All things said, again, this is a very pedestrian account, especially compared to the source material I’ve been lauding over for a couple weeks here now. And yet this feeling, it’s stuck with me and cemented my memories in vivid, frightening clarity, giving me more than a little understanding of, if not the actual experience, the climate that comes with it. ‘Powder keg’ is a metaphor that appears somewhere in Buford’s book and it is, I believe a very accurate one. The following day everything was, Magickally, back to normal. Bank cards worked at the first ATM we approached and the malevolence was gone. We heard a few quips about trouble the night before due to the match and it suited both of us just fine to consider the brief and unexplained failure of our funds the Universe’s way of keeping us out of whatever we might otherwise have gotten into.
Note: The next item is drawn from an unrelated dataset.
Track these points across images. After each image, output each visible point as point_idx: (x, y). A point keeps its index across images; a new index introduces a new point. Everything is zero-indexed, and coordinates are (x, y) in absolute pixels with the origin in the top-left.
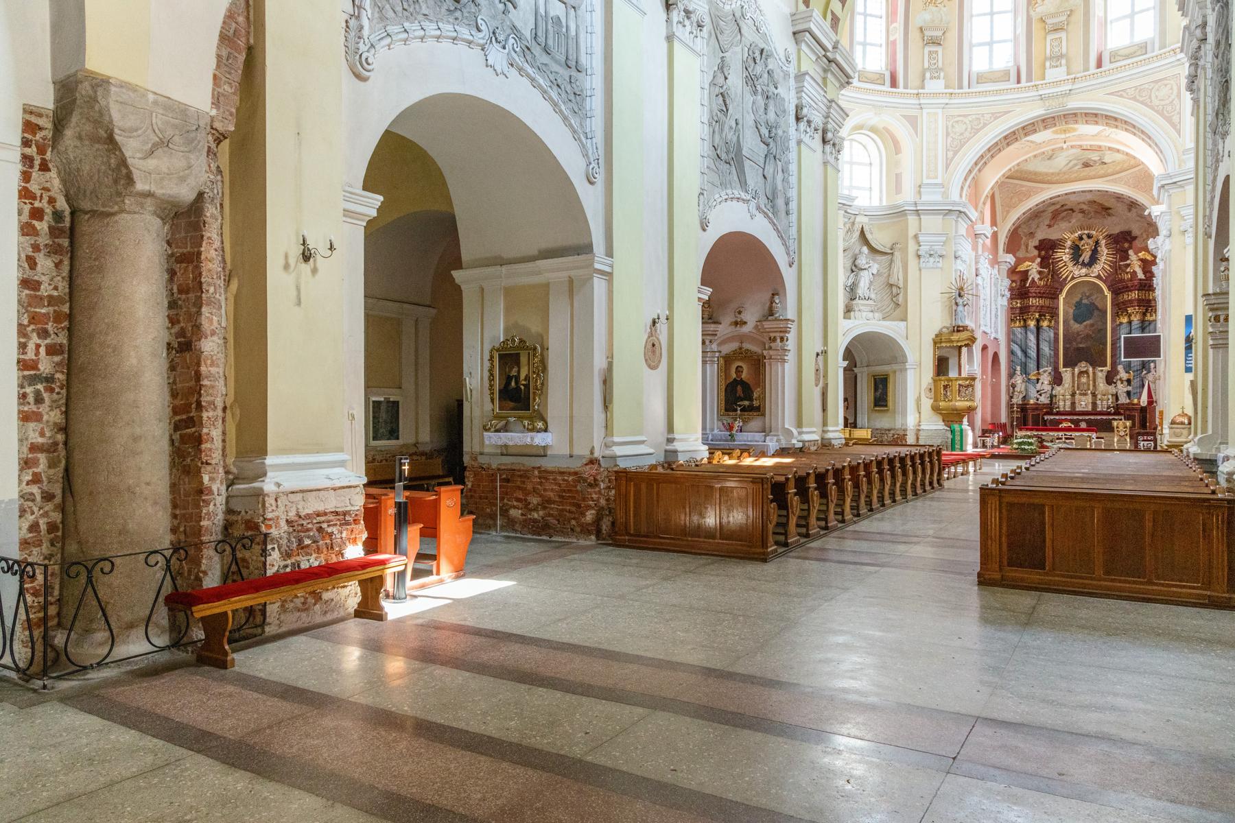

How many blogs are long enough to have a postscript? Well, You’ve just found one.
We would find out later that the failure of one of our bank cards was due to the fact that nearer to the beginning of the trip the hotel we had stayed at in Dublin had attempted an unauthorized charge when the girls at the front desk apparently pocketed the cash we used to pay (and didn’t ask for a receipt for – D’OH!). This explains the one card. It does not however, explain the other two. I don’t want to get too into it here, because I tend to deal with my interests in the Occult on my blogspot, but as a traveler I had previously made the acquaintance of what is known as a Servitor to guide and protect me on my travels, and if there was ever any experience I would use to argue it’s existence and my own sanity, this would be the one.
* Of course I am speaking here of Old Edinburgh, the city that grew up and out of the once feudal area surrounding the castle. But I would be remiss not to mention all of the progress and sprawl that has blossomed out into the surrounding areas. Glasgow may be more modern yet most of what I saw was not as ‘Now’ as, for the perfect example of Edinburgh’s gentrification say the area known as ‘New Town’ (or god knows what’s popped up since I’ve last been
there four (whine) years ago)
** The Spice Garden – Amazing Coconut banana curry at this place. The combination might sound strange to some but it’s really good when done right and Spice Garden is one of the only places I’ve found to this day that has a system to make a cream-based, and thus naturally heat-dampering curry just the way I like it – extremely fucking HOT!!!